* Task to carry out
Return a copy of every line in the records that includes the word "CIRCLE".

* Given records

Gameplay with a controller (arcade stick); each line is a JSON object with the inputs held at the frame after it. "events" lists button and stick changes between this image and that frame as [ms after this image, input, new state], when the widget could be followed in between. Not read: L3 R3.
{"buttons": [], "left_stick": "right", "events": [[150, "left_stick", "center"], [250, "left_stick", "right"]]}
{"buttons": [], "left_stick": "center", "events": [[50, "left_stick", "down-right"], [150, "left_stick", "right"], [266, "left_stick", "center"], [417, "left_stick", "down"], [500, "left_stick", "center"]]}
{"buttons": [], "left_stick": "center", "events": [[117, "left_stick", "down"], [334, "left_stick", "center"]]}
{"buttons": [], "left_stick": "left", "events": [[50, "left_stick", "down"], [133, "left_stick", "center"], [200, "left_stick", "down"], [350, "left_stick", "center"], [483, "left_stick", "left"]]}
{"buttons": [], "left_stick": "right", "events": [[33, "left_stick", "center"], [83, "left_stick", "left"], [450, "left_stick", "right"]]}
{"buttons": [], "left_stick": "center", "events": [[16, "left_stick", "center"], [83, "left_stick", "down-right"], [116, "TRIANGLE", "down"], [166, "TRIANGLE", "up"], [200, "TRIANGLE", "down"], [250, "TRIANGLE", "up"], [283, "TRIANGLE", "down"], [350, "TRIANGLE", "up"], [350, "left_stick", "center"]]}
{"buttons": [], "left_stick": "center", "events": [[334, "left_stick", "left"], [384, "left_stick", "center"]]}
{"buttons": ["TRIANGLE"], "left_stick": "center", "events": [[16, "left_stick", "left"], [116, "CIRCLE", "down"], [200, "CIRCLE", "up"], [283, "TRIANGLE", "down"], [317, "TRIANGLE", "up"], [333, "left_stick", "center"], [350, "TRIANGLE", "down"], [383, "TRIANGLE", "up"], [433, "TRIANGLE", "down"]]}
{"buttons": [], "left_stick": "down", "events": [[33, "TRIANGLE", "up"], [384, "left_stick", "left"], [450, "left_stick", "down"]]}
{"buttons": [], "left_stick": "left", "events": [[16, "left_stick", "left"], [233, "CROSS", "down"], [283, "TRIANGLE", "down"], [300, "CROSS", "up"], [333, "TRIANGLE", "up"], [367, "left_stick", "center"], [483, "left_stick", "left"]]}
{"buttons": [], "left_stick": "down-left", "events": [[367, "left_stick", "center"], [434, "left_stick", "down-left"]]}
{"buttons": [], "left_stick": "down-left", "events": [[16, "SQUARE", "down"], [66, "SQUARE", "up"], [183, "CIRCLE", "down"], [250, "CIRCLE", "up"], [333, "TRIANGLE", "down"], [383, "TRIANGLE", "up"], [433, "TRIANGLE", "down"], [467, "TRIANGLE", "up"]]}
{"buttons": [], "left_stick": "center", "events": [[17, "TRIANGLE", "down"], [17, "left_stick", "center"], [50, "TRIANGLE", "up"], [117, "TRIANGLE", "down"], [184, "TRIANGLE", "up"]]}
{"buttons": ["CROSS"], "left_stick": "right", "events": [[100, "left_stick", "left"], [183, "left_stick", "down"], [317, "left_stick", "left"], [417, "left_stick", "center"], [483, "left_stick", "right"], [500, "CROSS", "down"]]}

* Result of the task
{"buttons": ["TRIANGLE"], "left_stick": "center", "events": [[16, "left_stick", "left"], [116, "CIRCLE", "down"], [200, "CIRCLE", "up"], [283, "TRIANGLE", "down"], [317, "TRIANGLE", "up"], [333, "left_stick", "center"], [350, "TRIANGLE", "down"], [383, "TRIANGLE", "up"], [433, "TRIANGLE", "down"]]}
{"buttons": [], "left_stick": "down-left", "events": [[16, "SQUARE", "down"], [66, "SQUARE", "up"], [183, "CIRCLE", "down"], [250, "CIRCLE", "up"], [333, "TRIANGLE", "down"], [383, "TRIANGLE", "up"], [433, "TRIANGLE", "down"], [467, "TRIANGLE", "up"]]}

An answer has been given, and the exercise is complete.